だがこれを見ると不思議と納得できる。自分はサイヤ人という種族であり、ここに書かれている目的のためにここへ送られたのだと。
「おい勇儀!!ありゃ一体どういうことなんだよっ!!」
その後、カカロットは速攻で勇儀の元へ戻り、問い詰めた。
「サイヤ人だのなんだのって事は今まで話してくれたこともねぇじゃねぇか!隠してたのかよ!?」
勇儀は手に持っていた酒の注がれた杯をゆっくりと下ろし、口を開く。
「そうだ、隠してたんだ。私たちにもサイヤ人だの惑星の制圧だのってのは、何が何だか分からん事だからな、自分が分かりもしないことをお前に教えられるわけないだろう」
「でも…!勇儀は俺に言ってたじゃねぇか!お前は何の妖怪だかわからないがきっと良い妖怪に違いない、って…あんな事書かれてあっても、そう思ってたのかよ?」
勇儀は合間に酒を呷って言った。
「…だって、お前にはどう足掻いても無理だろ。お前はこの地底で、ずっと人目に憚らず生きているのがお似合いなんだよ」
「ッッ…!!もう知らねぇ!!」
カカロットはそう言ったきり、もう勇儀のところへは戻らなかった。
──今思えば、勇儀の言うことは当たり前のことだ。人を束ねる訳でもなく、従う訳でもなく、群れに属さず我儘に振る舞う。そんな迷惑なことは世間が許してはくれないだろう。特に地底の旧都では妖怪の種族間での上下や役割分担に厳格だった。だから勇儀はそういう世界で俺が馴染んでいけるように教育しようとしてくれたんだと思う。
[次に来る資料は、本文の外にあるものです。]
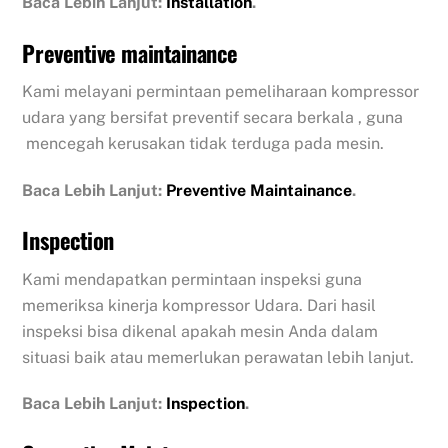
Baca Lebih Lanjut:
Installation
.
Preventive maintainance
Kami melayani permintaan pemeliharaan kompressor
udara yang bersifat preventif secara berkala , guna
mencegah kerusakan tidak terduga pada mesin.
Baca Lebih Lanjut:
Preventive Maintainance
.
Inspection
Kami mendapatkan permintaan inspeksi guna
memeriksa kinerja kompressor Udara. Dari hasil
inspeksi bisa dikenal apakah mesin Anda dalam
situasi baik atau memerlukan perawatan lebih lanjut.
Baca Lebih Lanjut:
Inspection
.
「…まあ、俺も子供が出来てからその気持ちも分かった。どう考えたって厄ネタだもんな…ガキにそんな事は言えねぇよ」
(カカロットにも子供がいたのか)
グロリオがカカロットに尋ねた。
「まあな。俺は何年もかかって地底を抜け出して地上へ行ったんだが…それからが色々あってな、霊夢やウスターと出会ったのもそこでの話だ…」
カカロットにとっても、そこから全てが始まったと言えるだろう。霊夢と出会い、ようやく強くなることに目覚め、ウスターを始めとする様々な強敵たちと戦ってきたこと。
それをグロリオに話し始める横で、マーバとタカヤベルネによる儀式は進行してゆく。
「『脳』よ、おまえは明確な意思を持ってグロリオへ伝達の魔術を使ったことを覚えておるか?」
輪切りにされるパストの脳。
「『口』と『肺』よ、おまえたちは息を吸い込み、酸素と共に魔力を体中へ巡らせたことを覚えておるか?」
切り取られた唇と舌、ざく切りになった肺。
「今一度『腕』よ、酸素と共に送られた魔力を血液と協力して手の平へ伝えたか?」
腕は皮膚と筋肉、骨にまで分割されている。
「今一度『手の平』よ、腕から運ばれた魔力を、脳からの命令を受け取り魔術として使用したか?」
手の平は指の関節ごとに切り分けられ、それらもまた肉と骨に分けられている。
(ああ、『手の平』は伝えられた魔力を魔術にして放ったわ)
(『腕』もだ、血液と共に魔力を末端へ送り込んだわね)
(『脳』は覚えているぞ、魔術という叡智をコントロールするには意思が必要だ)
(『口』と『肺』も覚えている!)
分割されたパストのパーツは、組織ごとに切り分けられたとてまだグロリオを殺したことをしっかりと認識しているようだ。となれば、この儀式はまだ続くことを意味する。